**Your objective:** Rewrite the text of the listing below with "Gender" replaced by "Sex" wherever it occurs, changing nothing else. Leave out the pictures.

**Extracted entries:**
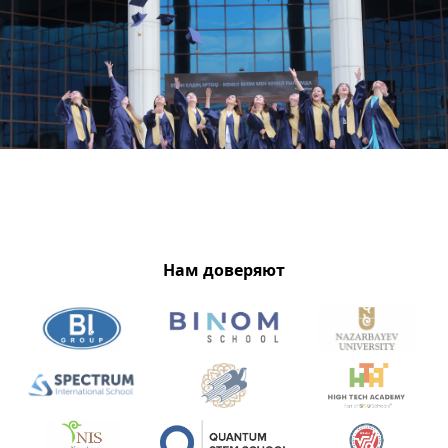
Нам доверяют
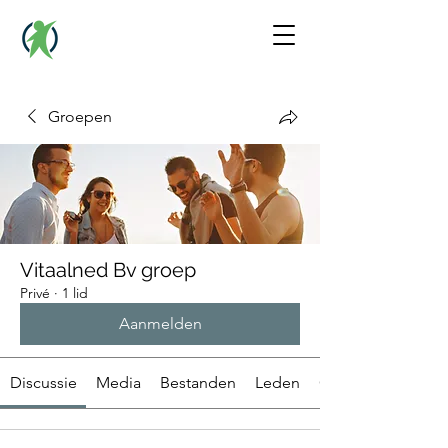
Groepen
Vitaalned Bv groep
Privé
·
1 lid
Aanmelden
Discussie
Media
Bestanden
Leden
Over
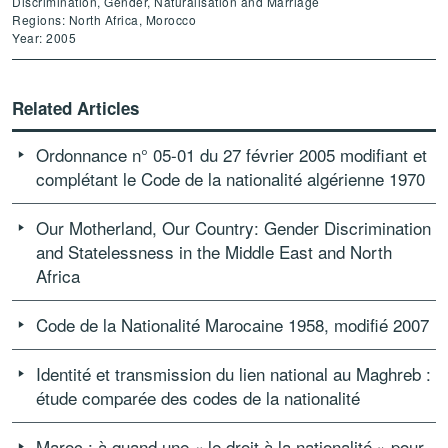
Discrimination, Gender, Naturalisation and Marriage
Regions: North Africa, Morocco
Year: 2005
Related Articles
Ordonnance n° 05-01 du 27 février 2005 modifiant et
complétant le Code de la nationalité algérienne 1970
Our Motherland, Our Country: Gender Discrimination
and Statelessness in the Middle East and North
Africa
Code de la Nationalité Marocaine 1958, modifié 2007
Identité et transmission du lien national au Maghreb :
étude comparée des codes de la nationalité
Maroc : à quand une « le droit à la nationalité » pour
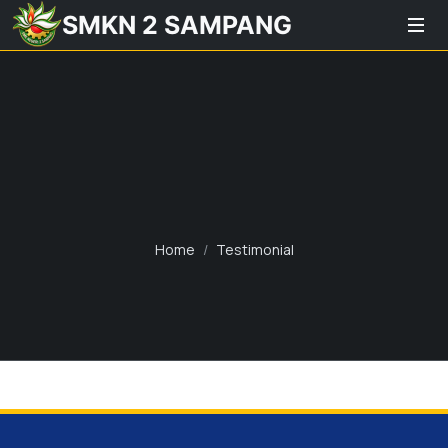
SMKN 2 SAMPANG
Home
Testimonial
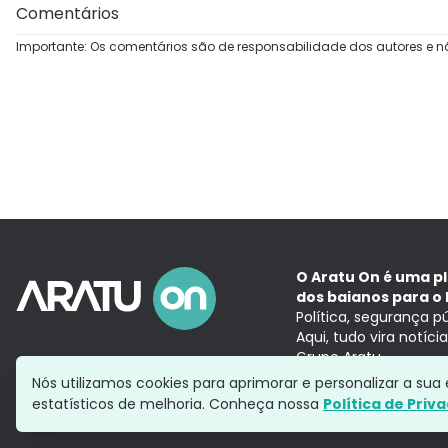
Comentários
Importante: Os comentários são de responsabilidade dos autores e n
O Aratu On é uma p
dos baianos para o 
Política, segurança p
Aqui, tudo vira notíc
Grupo Aratu
Nós utilizamos cookies para aprimorar e personalizar a su
estatísticos de melhoria. Conheça nossa
Política de Priv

**Problem solution:**
Нам доверяют
Groepen
Vitaalned Bv groep
Privé
·
1 lid
Aanmelden
Discussie
Media
Bestanden
Leden
Over
Discrimination, Sex, Naturalisation and Marriage
Regions: North Africa, Morocco
Year: 2005
Related Articles
Ordonnance n° 05-01 du 27 février 2005 modifiant et
complétant le Code de la nationalité algérienne 1970
Our Motherland, Our Country: Sex Discrimination
and Statelessness in the Middle East and North
Africa
Code de la Nationalité Marocaine 1958, modifié 2007
Identité et transmission du lien national au Maghreb :
étude comparée des codes de la nationalité
Maroc : à quand une « le droit à la nationalité » pour
SMKN 2 SAMPANG
Home
Testimonial
Comentários
Importante: Os comentários são de responsabilidade dos autores e n
O Aratu On é uma p
dos baianos para o 
Política, segurança p
Aqui, tudo vira notíc
Grupo Aratu
Nós utilizamos cookies para aprimorar e personalizar a su
estatísticos de melhoria. Conheça nossa
Política de Priv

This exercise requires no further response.